◆ Your assignment ◆
Your output should be the lines from the one with "Comment prévenir le" through the end of the entries below, set down word for word and nothing else.

Start of Task inputs

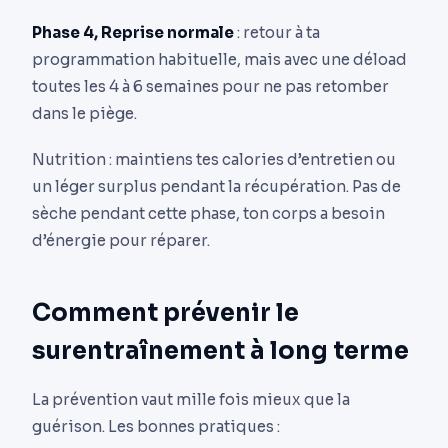
Phase 4, Reprise normale
: retour à ta
programmation habituelle, mais avec une déload
toutes les 4 à 6 semaines pour ne pas retomber
dans le piège.
Nutrition : maintiens tes calories d’entretien ou
un léger surplus pendant la récupération. Pas de
sèche pendant cette phase, ton corps a besoin
d’énergie pour réparer.
Comment prévenir le
surentraînement à long terme
La prévention vaut mille fois mieux que la
guérison. Les bonnes pratiques :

End of Task inputs

◆ Finished exercise ◆
Comment prévenir le
surentraînement à long terme
La prévention vaut mille fois mieux que la
guérison. Les bonnes pratiques :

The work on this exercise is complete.